◆ SOURCE
%%

- Born: 26 April 1977 (age 49) Reddipalayam, Tamil Nadu, India
- Genres: Tamil Folk, Fusion, Playback
- Occupations: Singer; Lyricist; Song-writer; Judge; Actor; Performer; Folk Artiste;

= Anthony Daasan =

Indian folk singer (born 1977)

Anthony Daasan is an Indian, folk singer, who works predominantly in the Tamil film industry. He is known for contributing a powerful voice to fusions of Tamil folk, country, jazz, electronica and rock styles. Before playback singing, he worked as a travelling festival folk singer, collaborating with players of Nadaswaram, Thavil and Thappu, dancers and acrobats among others. He has performed with influential movie industry veterans such as Usha Uthup.

Apart from his musical performances, he has also made cameo appearances in Tamil films, particularly in songs he sang, notably in a cameo as a gangster in the Karthik Subbaraj directorial, Jigarthanda. He was also featured in The Dewarists, a musical television series in India, partly a music documentary and a travelogue.

%%

◆ DATA PROVIDED

%%

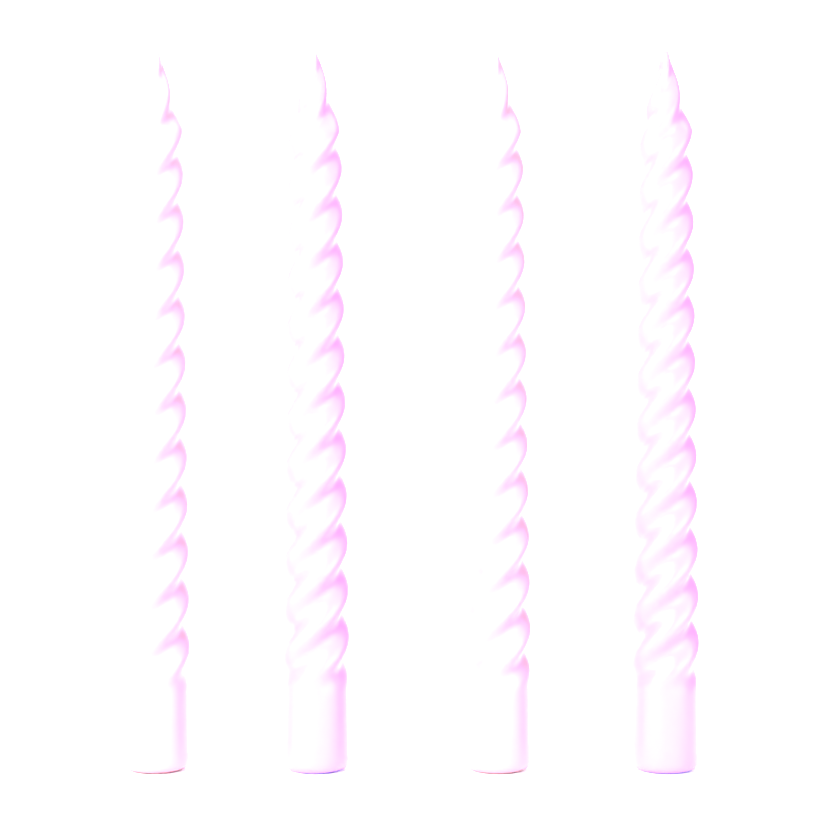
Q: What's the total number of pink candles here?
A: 2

%%

◆ STATED GOAL 1
Which musical styles does the Anthony Daasan profile name as the ones he is known for fusing?
◆ STATED GOAL 2
Could you write the next passage of the Anthony Daasan profile, picking up after its final sentence?

◆ REPLY 1
Tamil folk, country, jazz, electronica and rock.

◆ REPLY 2
== Biography ==

Originally from Reddypalayam, a small town in Thanjavur. He has a traditional musician-family background without formal training, except daily practice, supporting his family with his singing, and following processions since childhood. His father was a disabled Nadaswaram musician. Daasan developed a style that met the volume of the famously loud Nadaswaram horn. Being a Christian, Anthony had early experience with village church singing. During 2013, the style of band-leading, singing, lyrics, composition, dance, acrobatics, and urumee playing came together, reflecting an entire life lived as an entertainer.

He also performed in Airtel Supersinger on Vijay TV, but was eliminated, only to be called by Anirudh for a song in his upcoming movie with VJS.

Santhosh Narayanan, Sean Roldan, Vishal Chandrasekar, Anirudh, Hiphop Tamizha, and Siddharth Vipin have also worked with Daasan.

== Bands ==
Anthony Travels & Performs with his Band - "Anthony in party," an electronic folk-fusion band. He was also associated with La Pongal, another folk-fusion band, organized by Darbuka Siva, with another notable singer/musician Pradeep. The band gained popularity among festival circuits. Eventually, Anthony Daasan and the band performed "Vandiyila Nellu Varum," one of their most popular compositions, in MTV Coke Studio India 2012, alongside veteran singer Usha Uthup. Anthony Daasan performed “Musical Nights” for New Jersey Tamil Peravai - Fall Festival 2020, streamed live on YouTube on November 20, 2020.

== Awards ==
In September 2014, Anthony was presented with the "Hope of Tamil Cinema Award," including recognition as a "symbol of folk." The award ceremony was filmed at Pradharshini 2014, a South-Indian cultural festival. He also won the SIIMA Award for Best Male Playback Singer in Tamil at the 8th South Indian International Movie Awards.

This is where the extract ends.